PAGINAFRAGMENT -
***

Einde inhoudsopgave
Verordening (EU) 2022/850 betreffende een geautomatiseerd systeem voor de grensoverschrijdende elektronische gegevensuitwisseling op het gebied van justitiële samenwerking in civiele en strafzaken (e-Codex), en tot wijziging van Verordening (EU) 2018/1726
Artikel 11 Beveiliging
Geldend
Geldend vanaf 21-06-2022
- Bronpublicatie:
30-05-2022, PbEU 2022, L 150 (uitgifte: 01-06-2022, regelingnummer: 2022/850)
- Inwerkingtreding
21-06-2022
- Bronpublicatie inwerkingtreding:
30-05-2022, PbEU 2022, L 150 (uitgifte: 01-06-2022, regelingnummer: 2022/850)
- Vakgebied(en)
EU-recht / Rechtsbescherming
Internationaal privaatrecht / Algemeen
Informatierecht / ICT
Internationaal strafrecht / Justitiële en politionele samenwerking
1.

***

GEGEVENSOVERZICHT -
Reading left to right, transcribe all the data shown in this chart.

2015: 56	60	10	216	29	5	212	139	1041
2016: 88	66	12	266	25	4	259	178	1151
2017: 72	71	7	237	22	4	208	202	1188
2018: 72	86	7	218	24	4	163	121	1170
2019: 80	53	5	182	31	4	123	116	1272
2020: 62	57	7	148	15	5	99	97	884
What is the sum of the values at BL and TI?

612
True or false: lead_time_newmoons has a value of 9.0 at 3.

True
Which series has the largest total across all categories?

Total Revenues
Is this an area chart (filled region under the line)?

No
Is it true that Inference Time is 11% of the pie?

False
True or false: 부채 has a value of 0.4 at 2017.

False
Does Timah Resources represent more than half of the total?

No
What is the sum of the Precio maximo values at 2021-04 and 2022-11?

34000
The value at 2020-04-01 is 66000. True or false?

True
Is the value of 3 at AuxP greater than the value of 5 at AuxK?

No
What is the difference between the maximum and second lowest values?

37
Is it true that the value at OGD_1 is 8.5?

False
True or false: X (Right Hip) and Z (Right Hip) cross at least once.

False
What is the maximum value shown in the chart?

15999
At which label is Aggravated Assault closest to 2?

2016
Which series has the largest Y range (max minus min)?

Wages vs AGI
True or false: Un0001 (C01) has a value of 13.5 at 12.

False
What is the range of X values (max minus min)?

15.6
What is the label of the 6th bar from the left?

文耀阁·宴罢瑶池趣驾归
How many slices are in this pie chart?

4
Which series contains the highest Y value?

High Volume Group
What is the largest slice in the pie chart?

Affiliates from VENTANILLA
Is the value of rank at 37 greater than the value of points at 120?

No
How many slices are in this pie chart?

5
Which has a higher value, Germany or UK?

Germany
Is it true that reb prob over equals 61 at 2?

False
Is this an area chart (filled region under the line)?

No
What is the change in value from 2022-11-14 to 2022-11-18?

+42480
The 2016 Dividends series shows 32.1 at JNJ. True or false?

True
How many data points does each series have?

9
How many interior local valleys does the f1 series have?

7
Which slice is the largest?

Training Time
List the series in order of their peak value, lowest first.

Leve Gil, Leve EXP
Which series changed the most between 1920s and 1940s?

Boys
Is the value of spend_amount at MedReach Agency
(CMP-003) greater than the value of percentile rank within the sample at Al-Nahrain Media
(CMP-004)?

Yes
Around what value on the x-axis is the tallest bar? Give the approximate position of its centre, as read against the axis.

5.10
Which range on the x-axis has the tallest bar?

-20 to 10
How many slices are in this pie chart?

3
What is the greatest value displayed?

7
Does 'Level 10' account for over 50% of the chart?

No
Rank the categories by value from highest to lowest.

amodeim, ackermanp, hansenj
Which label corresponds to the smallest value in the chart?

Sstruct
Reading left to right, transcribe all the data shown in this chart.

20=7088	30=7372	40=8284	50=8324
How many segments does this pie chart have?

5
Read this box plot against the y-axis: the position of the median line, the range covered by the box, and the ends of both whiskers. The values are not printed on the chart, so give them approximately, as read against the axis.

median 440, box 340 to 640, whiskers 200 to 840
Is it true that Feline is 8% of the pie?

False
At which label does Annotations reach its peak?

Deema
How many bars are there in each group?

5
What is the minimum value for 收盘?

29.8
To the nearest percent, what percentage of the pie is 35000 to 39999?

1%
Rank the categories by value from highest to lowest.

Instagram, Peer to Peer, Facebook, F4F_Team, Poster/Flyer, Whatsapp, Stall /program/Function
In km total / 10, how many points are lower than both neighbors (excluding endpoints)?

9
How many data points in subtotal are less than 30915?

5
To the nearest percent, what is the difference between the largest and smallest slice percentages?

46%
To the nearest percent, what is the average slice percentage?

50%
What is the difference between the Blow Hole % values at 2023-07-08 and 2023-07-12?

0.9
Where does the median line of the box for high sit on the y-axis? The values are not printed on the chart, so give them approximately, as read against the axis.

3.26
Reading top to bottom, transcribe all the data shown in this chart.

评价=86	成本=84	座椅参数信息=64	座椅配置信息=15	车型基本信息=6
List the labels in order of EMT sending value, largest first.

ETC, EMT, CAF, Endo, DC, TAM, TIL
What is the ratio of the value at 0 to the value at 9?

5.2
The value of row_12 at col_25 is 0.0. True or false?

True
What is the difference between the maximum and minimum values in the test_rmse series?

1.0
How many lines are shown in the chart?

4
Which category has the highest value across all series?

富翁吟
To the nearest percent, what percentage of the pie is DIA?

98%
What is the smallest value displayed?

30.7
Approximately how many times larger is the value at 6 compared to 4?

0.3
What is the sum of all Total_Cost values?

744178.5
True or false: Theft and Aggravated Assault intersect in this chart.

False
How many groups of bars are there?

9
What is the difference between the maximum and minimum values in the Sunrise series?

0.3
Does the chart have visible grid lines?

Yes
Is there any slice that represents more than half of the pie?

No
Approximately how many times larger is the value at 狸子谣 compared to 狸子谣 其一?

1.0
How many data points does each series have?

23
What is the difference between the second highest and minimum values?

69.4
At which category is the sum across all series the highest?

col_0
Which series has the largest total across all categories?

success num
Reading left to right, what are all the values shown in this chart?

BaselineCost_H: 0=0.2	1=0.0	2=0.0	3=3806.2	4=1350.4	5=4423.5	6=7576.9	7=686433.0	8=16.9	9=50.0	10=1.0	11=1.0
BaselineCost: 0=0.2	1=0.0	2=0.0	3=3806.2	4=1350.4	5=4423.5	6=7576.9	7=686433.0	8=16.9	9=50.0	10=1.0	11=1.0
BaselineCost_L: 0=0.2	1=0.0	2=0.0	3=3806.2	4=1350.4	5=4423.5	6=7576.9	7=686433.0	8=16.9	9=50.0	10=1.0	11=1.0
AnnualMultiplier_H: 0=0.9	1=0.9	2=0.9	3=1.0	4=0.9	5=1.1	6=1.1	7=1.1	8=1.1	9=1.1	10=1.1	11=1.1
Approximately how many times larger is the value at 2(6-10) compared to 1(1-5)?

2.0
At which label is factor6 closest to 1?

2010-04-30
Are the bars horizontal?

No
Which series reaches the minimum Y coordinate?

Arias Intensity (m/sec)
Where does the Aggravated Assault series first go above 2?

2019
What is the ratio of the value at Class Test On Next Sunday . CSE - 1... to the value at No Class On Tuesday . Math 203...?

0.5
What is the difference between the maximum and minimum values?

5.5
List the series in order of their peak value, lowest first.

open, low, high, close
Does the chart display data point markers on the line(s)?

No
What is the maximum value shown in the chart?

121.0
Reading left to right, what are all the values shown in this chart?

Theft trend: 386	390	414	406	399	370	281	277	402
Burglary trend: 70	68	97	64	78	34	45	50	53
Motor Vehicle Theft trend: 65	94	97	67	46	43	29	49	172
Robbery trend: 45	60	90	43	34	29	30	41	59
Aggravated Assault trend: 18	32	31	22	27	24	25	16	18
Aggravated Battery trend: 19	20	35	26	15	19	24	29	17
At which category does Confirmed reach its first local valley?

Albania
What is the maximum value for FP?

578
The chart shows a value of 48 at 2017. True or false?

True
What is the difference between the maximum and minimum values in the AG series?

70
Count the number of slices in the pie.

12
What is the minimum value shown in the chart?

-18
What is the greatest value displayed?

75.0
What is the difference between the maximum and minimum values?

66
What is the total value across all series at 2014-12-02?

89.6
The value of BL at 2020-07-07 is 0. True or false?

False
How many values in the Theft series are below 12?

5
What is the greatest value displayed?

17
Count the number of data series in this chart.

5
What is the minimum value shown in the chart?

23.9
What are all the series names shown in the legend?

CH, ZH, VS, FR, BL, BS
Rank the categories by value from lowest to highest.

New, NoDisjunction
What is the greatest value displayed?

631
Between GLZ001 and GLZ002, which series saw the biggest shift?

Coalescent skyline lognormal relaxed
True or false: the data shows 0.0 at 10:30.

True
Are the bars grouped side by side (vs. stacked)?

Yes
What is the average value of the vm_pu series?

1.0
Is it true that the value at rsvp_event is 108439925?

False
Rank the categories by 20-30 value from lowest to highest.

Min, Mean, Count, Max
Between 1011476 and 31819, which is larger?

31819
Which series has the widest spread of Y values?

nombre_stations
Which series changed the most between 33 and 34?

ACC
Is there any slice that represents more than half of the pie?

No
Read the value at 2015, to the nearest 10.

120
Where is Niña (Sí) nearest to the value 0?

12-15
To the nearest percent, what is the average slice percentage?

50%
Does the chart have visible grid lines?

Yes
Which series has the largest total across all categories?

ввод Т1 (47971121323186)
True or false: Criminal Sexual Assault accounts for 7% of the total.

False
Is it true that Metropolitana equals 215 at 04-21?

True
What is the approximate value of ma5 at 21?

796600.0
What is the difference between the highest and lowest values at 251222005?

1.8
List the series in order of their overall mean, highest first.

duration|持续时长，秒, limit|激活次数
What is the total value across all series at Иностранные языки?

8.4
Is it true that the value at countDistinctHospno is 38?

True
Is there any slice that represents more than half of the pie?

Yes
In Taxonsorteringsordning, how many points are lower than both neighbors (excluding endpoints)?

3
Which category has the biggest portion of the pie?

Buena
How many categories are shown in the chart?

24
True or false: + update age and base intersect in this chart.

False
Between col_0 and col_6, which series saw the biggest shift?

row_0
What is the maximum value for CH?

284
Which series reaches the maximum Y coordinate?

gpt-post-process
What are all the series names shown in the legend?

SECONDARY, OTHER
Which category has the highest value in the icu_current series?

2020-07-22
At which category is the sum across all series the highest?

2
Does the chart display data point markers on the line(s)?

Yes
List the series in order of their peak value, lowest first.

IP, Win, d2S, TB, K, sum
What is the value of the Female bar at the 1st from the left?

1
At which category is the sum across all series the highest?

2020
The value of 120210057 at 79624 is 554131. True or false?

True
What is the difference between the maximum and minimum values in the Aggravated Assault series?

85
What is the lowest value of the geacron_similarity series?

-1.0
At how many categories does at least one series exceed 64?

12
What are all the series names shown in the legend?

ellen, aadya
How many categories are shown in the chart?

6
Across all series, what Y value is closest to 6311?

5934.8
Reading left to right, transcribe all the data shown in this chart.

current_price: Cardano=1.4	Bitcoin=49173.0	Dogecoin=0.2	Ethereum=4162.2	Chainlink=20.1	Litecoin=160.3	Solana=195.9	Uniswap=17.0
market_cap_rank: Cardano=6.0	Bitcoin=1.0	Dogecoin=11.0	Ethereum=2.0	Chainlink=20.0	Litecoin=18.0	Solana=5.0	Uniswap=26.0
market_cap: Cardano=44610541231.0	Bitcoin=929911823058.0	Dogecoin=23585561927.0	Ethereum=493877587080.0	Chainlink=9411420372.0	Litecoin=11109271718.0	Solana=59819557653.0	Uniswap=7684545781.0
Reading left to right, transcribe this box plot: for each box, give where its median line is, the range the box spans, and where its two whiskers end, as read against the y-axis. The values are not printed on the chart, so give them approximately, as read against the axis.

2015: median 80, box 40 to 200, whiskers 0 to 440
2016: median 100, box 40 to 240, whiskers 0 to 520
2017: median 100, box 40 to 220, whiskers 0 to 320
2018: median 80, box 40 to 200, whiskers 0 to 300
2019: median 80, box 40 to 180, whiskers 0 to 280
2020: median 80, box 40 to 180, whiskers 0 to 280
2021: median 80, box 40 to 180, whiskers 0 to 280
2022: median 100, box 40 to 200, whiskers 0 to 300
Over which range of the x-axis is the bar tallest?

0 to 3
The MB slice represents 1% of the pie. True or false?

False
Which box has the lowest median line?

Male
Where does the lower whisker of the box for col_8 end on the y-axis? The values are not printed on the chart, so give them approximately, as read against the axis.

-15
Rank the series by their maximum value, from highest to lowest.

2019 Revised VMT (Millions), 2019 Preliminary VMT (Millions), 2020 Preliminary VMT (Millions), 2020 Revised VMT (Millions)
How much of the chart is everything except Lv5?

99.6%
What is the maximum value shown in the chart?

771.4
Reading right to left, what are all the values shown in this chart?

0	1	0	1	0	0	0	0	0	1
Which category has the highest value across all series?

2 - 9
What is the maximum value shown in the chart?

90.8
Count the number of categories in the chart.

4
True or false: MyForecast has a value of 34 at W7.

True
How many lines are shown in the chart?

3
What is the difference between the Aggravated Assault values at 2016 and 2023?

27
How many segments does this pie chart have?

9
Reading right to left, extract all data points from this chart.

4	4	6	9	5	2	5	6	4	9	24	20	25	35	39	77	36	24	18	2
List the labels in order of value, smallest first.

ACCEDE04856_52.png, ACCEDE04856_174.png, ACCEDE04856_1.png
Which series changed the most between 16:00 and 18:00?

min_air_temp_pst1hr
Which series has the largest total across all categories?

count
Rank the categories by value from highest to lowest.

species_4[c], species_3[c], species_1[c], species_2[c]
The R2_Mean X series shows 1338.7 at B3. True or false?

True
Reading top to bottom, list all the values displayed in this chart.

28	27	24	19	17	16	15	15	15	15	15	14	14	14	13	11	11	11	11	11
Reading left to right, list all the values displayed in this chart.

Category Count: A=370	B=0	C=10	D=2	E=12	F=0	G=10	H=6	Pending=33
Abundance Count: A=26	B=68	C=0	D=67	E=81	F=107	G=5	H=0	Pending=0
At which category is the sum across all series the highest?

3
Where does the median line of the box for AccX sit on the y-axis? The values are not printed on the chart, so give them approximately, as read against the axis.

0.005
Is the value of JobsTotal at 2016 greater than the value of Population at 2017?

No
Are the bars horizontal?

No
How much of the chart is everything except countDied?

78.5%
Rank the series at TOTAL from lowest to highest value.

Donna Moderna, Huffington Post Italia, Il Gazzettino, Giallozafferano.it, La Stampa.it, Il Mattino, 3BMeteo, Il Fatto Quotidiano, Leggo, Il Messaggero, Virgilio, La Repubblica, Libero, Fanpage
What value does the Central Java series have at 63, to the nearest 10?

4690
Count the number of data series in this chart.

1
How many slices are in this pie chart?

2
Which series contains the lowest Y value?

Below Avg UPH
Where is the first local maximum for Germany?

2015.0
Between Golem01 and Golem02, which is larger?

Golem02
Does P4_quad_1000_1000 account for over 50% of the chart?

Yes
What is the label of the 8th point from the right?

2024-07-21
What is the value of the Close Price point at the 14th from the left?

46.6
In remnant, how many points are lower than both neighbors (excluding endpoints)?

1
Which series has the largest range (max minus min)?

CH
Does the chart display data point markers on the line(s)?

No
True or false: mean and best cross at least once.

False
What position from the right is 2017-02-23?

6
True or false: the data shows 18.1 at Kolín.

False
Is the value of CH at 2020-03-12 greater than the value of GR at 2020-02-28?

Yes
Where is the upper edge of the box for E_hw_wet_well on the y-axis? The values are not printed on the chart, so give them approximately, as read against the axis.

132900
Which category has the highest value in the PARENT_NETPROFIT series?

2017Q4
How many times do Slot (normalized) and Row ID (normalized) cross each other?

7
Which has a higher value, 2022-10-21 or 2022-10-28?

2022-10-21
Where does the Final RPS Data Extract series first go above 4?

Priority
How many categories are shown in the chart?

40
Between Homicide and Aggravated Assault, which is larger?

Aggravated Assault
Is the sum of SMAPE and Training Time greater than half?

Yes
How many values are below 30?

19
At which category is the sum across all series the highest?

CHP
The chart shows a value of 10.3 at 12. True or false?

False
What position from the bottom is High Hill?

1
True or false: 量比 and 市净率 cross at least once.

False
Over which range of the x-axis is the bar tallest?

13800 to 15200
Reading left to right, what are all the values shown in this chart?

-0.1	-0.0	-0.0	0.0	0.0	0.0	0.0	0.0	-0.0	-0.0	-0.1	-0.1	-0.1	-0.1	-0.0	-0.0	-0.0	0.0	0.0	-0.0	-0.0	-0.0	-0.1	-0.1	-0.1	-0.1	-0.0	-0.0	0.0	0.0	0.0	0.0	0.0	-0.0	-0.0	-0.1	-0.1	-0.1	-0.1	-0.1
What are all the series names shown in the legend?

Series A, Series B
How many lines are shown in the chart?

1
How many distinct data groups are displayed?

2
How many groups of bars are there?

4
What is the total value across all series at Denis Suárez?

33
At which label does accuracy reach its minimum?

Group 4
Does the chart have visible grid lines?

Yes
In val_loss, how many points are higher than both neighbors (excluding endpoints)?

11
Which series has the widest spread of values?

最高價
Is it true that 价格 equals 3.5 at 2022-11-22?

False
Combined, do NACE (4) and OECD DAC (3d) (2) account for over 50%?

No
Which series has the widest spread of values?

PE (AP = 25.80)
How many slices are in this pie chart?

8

***

WERKINSTRUCTIES -
Beantwoord deze vragen over het paginafragment:
1. Welk artikel van de verordening wordt weergegeven, met zijn titel?
2. Op welke datum is de inwerkingtreding vermeld?
3. Wat is de uitgiftedatum van de bronpublicatie?

VERWACHTE UITVOER -
1. Artikel 11 Beveiliging
2. 21-06-2022
3. 01-06-2022